Although people know there’s no silver bullet for obesity, they look at the wall of sandbags and take out one to see what it will do in isolation – focusing just on school meals to solve the problem of childhood obesity for example.
‘Doing this we are setting ourselves up for failure… We pull out a simple aspect of messy complex problems. People pull out the single aspect of the problem because it’s so hard to think about how they get integrated in this way.’
Citing the ‘high risk strategy’ work of professor of epidemiology Geoffrey Rose, he stressed the need to think in terms of populations rather than pursuing interventions that were known to be effective but would benefit relatively few individuals.
Complexity
To demonstrate the complexity of Covid-19, Harry contrasted the Saturn 5 Rocket with the Afghan War – the former is complicated, while the latter is complex.
With the rocket, if you know how to assemble and operate millions of parts, you can send three brave people to the moon, and know, within a few metres, where to collect the astronauts when they land.
The Afghan War however, is a different category of problem; however much one knows about insurgents or narcotics or popular support or tribal governance, there’s no one thing you can do to fix it …. it has interdependencies, it has feedback loops, it has emergent properties, it has adaptation.
And like the war, Harry argued scientists must accept Covid-19 is complex, not complicated. He stressed the need to accept that data would be flawed and incomplete, and to be transparent about that and work with others ‘to come up with a pragmatic response’.

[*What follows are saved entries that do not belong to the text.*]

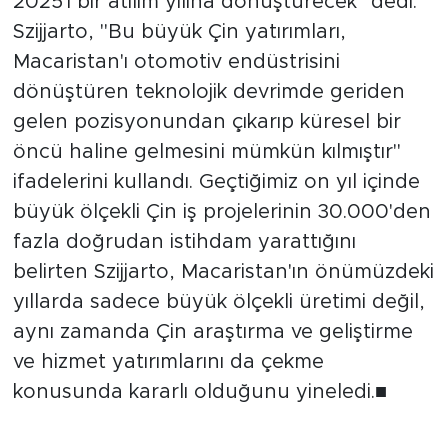
2025'i bir atılım yılına dönüştürecek" dedi.
Szijjarto, "Bu büyük Çin yatırımları,
Macaristan'ı otomotiv endüstrisini
dönüştüren teknolojik devrimde geriden
gelen pozisyonundan çıkarıp küresel bir
öncü haline gelmesini mümkün kılmıştır"
ifadelerini kullandı. Geçtiğimiz on yıl içinde
büyük ölçekli Çin iş projelerinin 30.000'den
fazla doğrudan istihdam yarattığını
belirten Szijjarto, Macaristan'ın önümüzdeki
yıllarda sadece büyük ölçekli üretimi değil,
aynı zamanda Çin araştırma ve geliştirme
ve hizmet yatırımlarını da çekme
konusunda kararlı olduğunu yineledi.■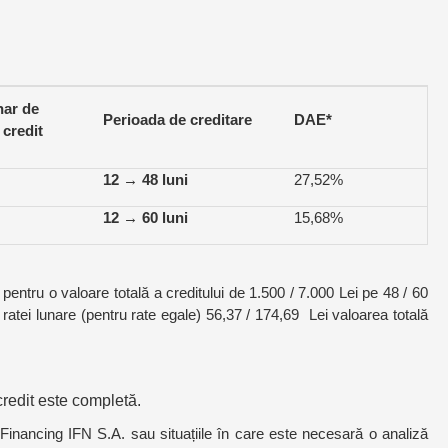
nar de
Perioada de creditare
DAE*
 credit
12 → 48 luni
27,52%
12 → 60 luni
15,68%
pentru o valoare totală a creditului de 1.500 / 7.000 Lei pe 48 / 60
ratei lunare (pentru rate egale) 56,37 / 174,69 Lei valoarea totală
credit este completă.
Financing IFN S.A. sau situațiile în care este necesară o analiză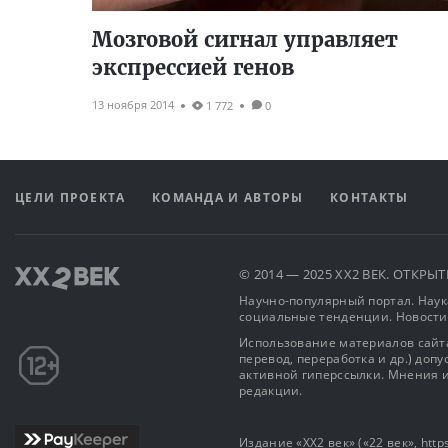
Мозговой сигнал управляет
экспрессией генов
13 ноября 2014
1 772
0
ЦЕЛИ ПРОЕКТА
КОМАНДА И АВТОРЫ
КОНТАКТЫ
© 2014 — 2025 XX2 ВЕК. ОТКР
Научно-популярный портал. Наука
социальные тенденции. Новости
Использование материалов сайта
перевод, переработка и др.) доп
активной гиперссылки. Мнения и
редакции.
Издание «XX2 век» («22 век», https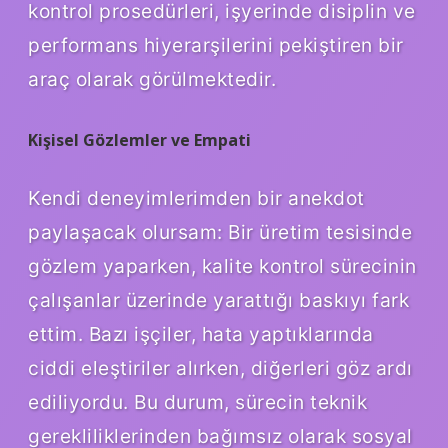
kontrol prosedürleri, işyerinde disiplin ve
performans hiyerarşilerini pekiştiren bir
araç olarak görülmektedir.
Kişisel Gözlemler ve Empati
Kendi deneyimlerimden bir anekdot
paylaşacak olursam: Bir üretim tesisinde
gözlem yaparken, kalite kontrol sürecinin
çalışanlar üzerinde yarattığı baskıyı fark
ettim. Bazı işçiler, hata yaptıklarında
ciddi eleştiriler alırken, diğerleri göz ardı
ediliyordu. Bu durum, sürecin teknik
gerekliliklerinden bağımsız olarak sosyal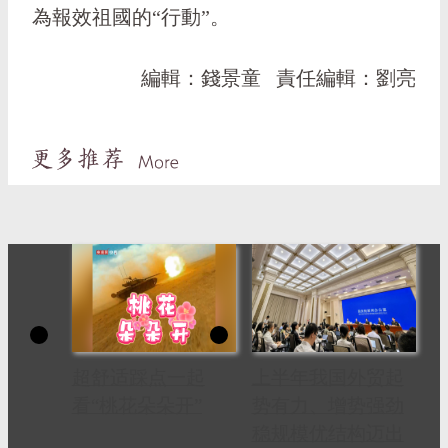
為報效祖國的“行動”。
編輯：錢景童
責任編輯：劉亮
超舒适踩点一起
上半年我国外贸起
看“桃花朵朵开”
势有力、增势强劲
稳规模优结构迈出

‘I think we just have to accept that uncertainty is unavoidable when we’re dealing with a messy, complex problem like this …. Ignoring complexity does not make it go away, but sometimes appreciating it, understanding it, embracing it can help us to see through the fog. And I think perhaps most importantly of all, as scientists, we know that we will all make mistakes and we need to be humble about that.’
Closing thoughts
In closing questions, the panel was asked what could be done better at the start of another pandemic:
- ‘Spend more time thinking about it rather than jumping in.’ – Andrew
- ‘Don’t assume we know how something transmits based on what we’ve seen before … with this one that we assumed everything was droplets and surfaces. And it turns out that it’s not. – Cath
- ‘The single most important intervention is to understand that there is no single most important intervention. This is a messy, complex problem.’’ – Harry.
Though a tremendous amount has been done, at great pace, there is still a tremendous amount of work to be done.